To address the expanding presence of artificial intelligence (AI) in healthcare, researchers led by Nigam Shah, MBBS, PhD, of Stanford University in California, have proposed a public-private partnership to create a nationwide network of health AI assurance labs that would offer objective evaluation and ongoing assessment of AI models in healthcare.
In this exclusive interview, Jeremy Faust, MD, editor-in-chief of , and Shah discuss the proposal, published in JAMA, and dive into the nitty-gritty of making AI accurate and secure enough to be used in medicine. (Click here to check out 's glossary of common terms used in AI.)
The following is a transcript of their remarks:
Faust: Hello, Jeremy Faust, medical editor-in-chief of . Thanks for joining us.
Joining us today is Dr. Nigam Shah. Dr. Shah is a professor of medicine at Stanford University and chief data scientist for Stanford Healthcare. He is the author of a manuscript that appeared in JAMA in December, "," talking all about how we can make sure that we have great quality in AI as it comes forward.
Dr. Shah, thank you so much for joining us.
Shah: It's great to be here. Thanks for having me.
Faust: Let me describe a fantasy of the future. I walk into the patient's room, I talk to them, I do my exam, and I leave there thinking, "OK, it's viral pneumonia versus COVID versus bacterial pneumonia." By the time I get back to my computer, my phone has heard all of that. It brings up the chart and says, "OK, you seem to be thinking about viral versus bacterial pneumonia. Is this the workup you want?"

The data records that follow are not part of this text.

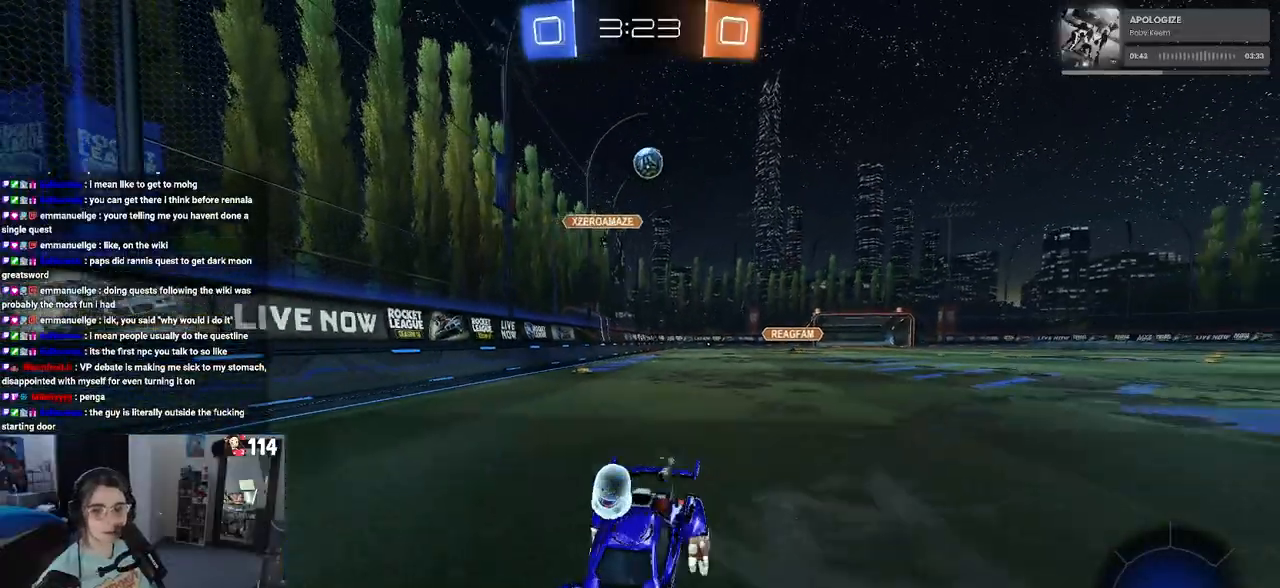
{"buttons": ["R2"], "left_stick": "left", "right_stick": "center", "events": [[117, "L2", "up"], [200, "left_stick", "center"], [317, "left_stick", "left"]]}
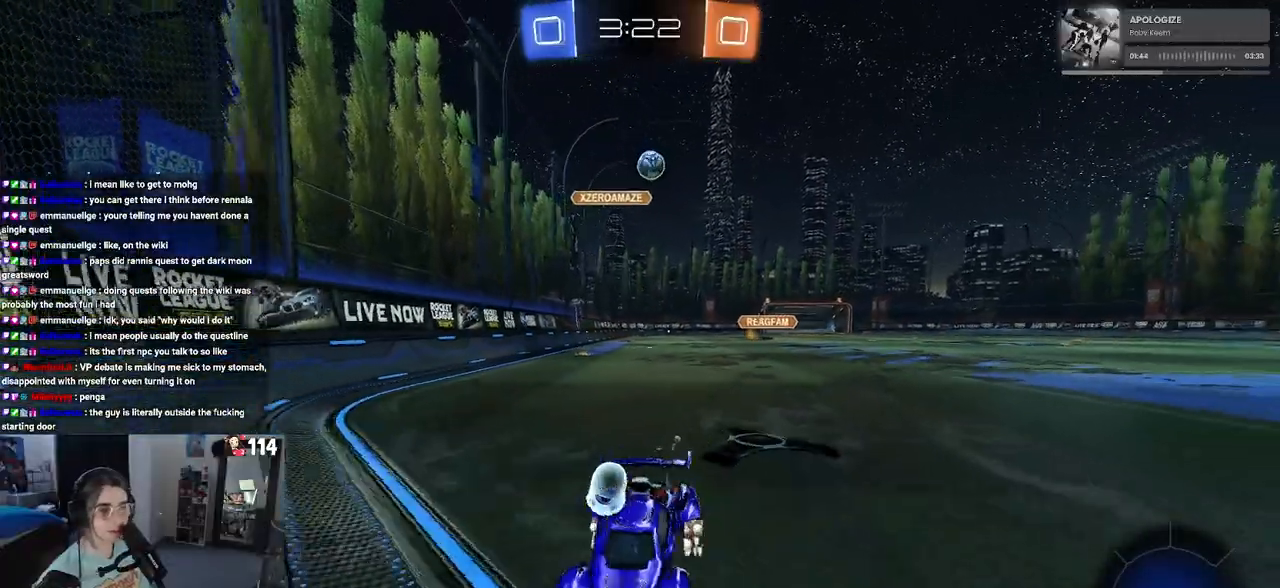
{"buttons": ["R2"], "left_stick": "left", "right_stick": "center", "events": [[117, "SQUARE", "down"], [217, "SQUARE", "up"]]}
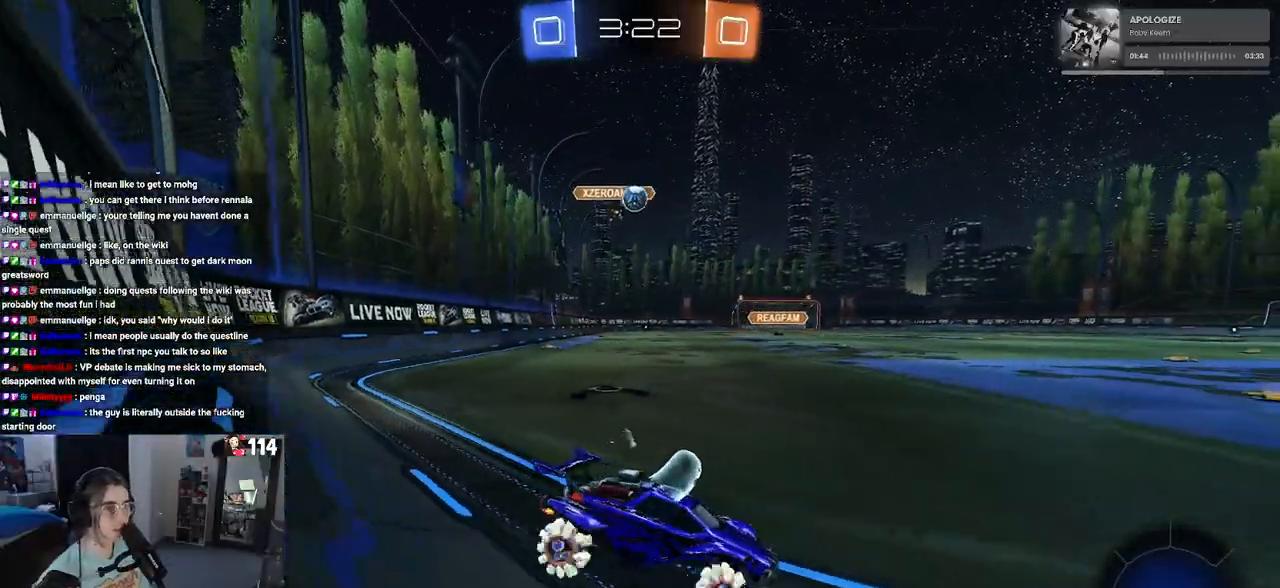
{"buttons": ["R2"], "left_stick": "left", "right_stick": "center", "events": [[233, "left_stick", "center"], [450, "left_stick", "left"]]}
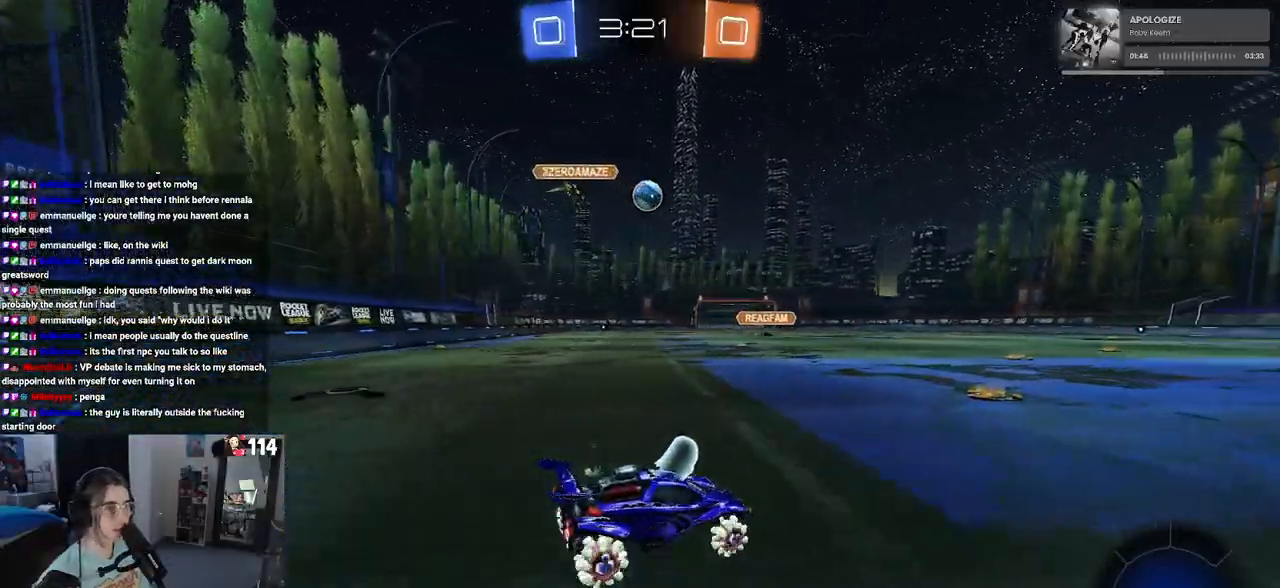
{"buttons": ["R2"], "left_stick": "center", "right_stick": "center", "events": [[100, "left_stick", "center"]]}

Depending on what it finds and whatever risk stratification score -- like CURB-65 -- you want to use, they could go home and I'll make their discharge instructions. It'll be in Spanish because that's what they speak.
Then I can go see the next patient, because it read my mind having heard the interaction and reading the chart.
Shah: We're not that far off. Actually, in 10 years, I hope we get there.
The vision you laid out, parts of it already exist. It is possible today to have an app listening to a doctor/physician conversation, and by the time they're done in 60 seconds produce a transcription that you can turn the screen around -- as our CMIO [chief medical information officer] Christopher Sharp likes to say -- and the physician and patient read it together, and it's accurate.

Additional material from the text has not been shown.